The main difference is between the v.Clone virtual PC image and those made with enterprise-level VMware ESX or VDI products is v.Clone's ability to keep files up to date while the primary PC is in use, and resynchronize any changes made to files while the virtual PC image is running on the secondary machine. "That's a very challenging thing to do," Huberman said. "There are other ways to do a virtual image, but incrementally changing the image is where our engineers spent many long hours getting it right."
Once the secondary machine is running the application, users can either launch the virtual machine image to take over the secondary machine or browse files and applications on the virtual image through a window on the secondary machine. Individual files can be dragged and dropped from one machine to the other using the browsing option.

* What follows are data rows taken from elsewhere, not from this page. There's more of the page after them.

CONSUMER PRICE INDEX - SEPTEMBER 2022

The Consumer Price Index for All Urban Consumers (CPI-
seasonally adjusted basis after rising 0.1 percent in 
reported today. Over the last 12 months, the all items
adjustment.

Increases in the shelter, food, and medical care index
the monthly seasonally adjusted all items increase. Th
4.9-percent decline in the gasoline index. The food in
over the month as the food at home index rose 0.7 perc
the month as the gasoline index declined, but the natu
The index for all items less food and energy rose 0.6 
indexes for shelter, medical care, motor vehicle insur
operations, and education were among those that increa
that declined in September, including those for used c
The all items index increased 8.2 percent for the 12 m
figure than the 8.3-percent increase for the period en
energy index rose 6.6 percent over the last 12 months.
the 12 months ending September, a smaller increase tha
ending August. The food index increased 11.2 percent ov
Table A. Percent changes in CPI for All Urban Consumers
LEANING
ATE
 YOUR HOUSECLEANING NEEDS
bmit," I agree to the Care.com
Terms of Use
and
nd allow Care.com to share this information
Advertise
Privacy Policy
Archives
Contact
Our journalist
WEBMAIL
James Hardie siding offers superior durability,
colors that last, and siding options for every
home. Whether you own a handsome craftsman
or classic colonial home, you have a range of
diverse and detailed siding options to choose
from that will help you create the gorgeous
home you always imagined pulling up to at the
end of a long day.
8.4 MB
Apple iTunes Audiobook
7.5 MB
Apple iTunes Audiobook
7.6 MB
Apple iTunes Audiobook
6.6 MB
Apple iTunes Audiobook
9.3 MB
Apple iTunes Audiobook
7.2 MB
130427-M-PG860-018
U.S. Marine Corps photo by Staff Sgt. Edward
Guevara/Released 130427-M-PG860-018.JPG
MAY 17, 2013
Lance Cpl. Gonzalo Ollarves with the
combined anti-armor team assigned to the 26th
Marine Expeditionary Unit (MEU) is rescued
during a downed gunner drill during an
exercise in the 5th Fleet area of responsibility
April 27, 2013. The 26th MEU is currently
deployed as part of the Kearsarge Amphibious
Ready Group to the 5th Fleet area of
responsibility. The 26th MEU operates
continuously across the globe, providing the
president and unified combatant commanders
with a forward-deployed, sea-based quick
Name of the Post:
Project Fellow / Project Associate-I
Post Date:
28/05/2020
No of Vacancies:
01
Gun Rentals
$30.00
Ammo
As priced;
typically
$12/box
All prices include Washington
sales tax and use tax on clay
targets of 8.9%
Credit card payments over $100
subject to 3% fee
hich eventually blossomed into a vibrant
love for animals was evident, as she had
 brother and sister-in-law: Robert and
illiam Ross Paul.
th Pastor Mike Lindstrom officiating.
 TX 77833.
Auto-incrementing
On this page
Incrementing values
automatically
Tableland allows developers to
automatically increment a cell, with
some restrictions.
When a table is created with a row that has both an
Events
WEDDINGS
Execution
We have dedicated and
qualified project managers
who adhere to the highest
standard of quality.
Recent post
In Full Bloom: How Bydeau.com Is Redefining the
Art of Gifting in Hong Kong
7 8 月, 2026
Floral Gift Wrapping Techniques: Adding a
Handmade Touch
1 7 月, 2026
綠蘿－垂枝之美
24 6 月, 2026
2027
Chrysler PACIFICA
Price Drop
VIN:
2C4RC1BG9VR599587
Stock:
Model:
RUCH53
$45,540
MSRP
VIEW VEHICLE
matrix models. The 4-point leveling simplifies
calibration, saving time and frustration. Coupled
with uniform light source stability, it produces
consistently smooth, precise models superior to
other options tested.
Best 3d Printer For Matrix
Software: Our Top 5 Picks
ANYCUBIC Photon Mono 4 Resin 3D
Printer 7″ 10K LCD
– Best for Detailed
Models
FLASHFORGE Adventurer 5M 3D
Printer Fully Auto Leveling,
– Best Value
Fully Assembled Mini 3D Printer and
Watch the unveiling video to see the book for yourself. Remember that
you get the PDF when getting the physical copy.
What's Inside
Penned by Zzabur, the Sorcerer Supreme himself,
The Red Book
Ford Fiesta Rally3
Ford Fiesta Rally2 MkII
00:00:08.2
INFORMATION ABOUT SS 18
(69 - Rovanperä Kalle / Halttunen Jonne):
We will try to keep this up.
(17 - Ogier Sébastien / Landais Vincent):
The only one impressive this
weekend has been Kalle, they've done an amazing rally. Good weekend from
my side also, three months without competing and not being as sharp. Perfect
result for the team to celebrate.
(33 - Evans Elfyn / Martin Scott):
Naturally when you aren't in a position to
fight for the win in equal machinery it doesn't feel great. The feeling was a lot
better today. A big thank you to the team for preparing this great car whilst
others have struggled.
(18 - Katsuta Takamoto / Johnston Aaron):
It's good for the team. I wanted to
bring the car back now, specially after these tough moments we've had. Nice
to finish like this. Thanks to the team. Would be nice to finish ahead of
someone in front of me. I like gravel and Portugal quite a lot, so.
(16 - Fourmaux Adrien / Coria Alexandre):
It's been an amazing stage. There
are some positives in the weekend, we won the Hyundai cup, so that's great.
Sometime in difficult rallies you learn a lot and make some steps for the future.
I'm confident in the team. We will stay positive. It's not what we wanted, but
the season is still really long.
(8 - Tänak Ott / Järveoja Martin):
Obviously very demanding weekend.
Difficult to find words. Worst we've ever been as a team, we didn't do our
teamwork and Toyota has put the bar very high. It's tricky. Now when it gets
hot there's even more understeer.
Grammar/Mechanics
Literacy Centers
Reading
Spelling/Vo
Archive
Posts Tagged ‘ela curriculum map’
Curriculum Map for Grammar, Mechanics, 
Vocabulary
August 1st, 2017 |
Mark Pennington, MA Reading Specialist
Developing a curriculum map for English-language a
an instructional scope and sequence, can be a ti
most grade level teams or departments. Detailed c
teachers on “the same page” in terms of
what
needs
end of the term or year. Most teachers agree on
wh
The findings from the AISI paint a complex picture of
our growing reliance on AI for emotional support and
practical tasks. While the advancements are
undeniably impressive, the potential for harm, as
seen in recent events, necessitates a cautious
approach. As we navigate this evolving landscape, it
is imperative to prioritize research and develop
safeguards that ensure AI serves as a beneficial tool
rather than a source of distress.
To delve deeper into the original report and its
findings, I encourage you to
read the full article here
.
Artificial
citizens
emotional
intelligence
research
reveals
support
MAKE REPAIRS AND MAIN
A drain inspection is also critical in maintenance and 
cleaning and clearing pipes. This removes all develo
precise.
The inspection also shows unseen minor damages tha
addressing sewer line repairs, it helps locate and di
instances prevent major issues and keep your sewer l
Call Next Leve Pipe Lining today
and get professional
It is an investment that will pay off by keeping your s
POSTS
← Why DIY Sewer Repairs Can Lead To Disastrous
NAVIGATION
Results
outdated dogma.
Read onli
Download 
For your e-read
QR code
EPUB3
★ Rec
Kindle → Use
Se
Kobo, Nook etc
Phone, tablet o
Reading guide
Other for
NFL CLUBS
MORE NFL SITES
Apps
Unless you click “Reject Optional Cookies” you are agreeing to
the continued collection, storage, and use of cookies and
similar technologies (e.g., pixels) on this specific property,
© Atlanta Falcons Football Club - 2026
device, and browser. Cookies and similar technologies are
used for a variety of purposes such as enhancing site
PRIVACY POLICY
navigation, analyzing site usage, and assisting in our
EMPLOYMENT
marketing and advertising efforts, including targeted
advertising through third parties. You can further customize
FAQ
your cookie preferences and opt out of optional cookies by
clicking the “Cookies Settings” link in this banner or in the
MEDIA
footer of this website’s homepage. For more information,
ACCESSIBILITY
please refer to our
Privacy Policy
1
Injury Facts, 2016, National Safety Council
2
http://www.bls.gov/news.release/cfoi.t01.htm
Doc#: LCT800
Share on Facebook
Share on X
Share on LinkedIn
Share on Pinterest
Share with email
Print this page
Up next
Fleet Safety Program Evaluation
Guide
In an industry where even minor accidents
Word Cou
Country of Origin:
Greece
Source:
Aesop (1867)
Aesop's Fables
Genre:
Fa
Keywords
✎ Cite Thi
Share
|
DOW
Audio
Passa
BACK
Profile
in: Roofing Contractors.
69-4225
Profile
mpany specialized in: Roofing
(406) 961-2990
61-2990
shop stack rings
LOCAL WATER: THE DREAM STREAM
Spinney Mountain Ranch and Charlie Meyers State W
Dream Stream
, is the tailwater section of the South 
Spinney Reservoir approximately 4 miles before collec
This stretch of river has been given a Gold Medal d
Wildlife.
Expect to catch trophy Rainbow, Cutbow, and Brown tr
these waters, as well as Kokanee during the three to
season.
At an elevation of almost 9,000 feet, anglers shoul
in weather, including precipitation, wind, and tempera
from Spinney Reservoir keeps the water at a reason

Iomega's suggested use cases for v.Clone include bare-metal disaster recovery for single consumer PCs, as well as a way to use ultra-portable netbooks while maintaining larger data storage capacity for data than those devices normally allow.
v.Clone has some features in common with a product for Macintosh computers called Parallels Desktop, now in version 5. That software lets users run Windows and Mac simultaneously, and drag and drop files between machines and operating systems. But Huberman said Iomega has beaten its hardware competitors to the punch by supporting the feature, even if only on Windows.
"We're providing something of significant value for free to differentiate our products from other top-tier direct-attached hard drive products," he said. "The question has been, why Iomega versus WD or Seagate? What we are bringing to the table is the best technology."
While he hasn't tested out the product, StorageIO senior analyst Greg Schulz said he's intrigued by the idea. "There is a great play here for ROBO [remote office/home office], SOHO [small office/home office], and consumers, not to mention other mobile workers," he said. "This is a great example of virtualization being used in the new and next wave of life beyond consolidation, where the focus is on enabling agility, flexibility, ease of management or productivity [rather than] driving up utilization."
In the PC-only market, Schulz also sees v.Clone as unique. "In terms of competitive products, short of some duct tape, super glue, creative scripting, portable or removable disk drives or SSDs or using NAS staging devices, this is a new and interesting approach," he said.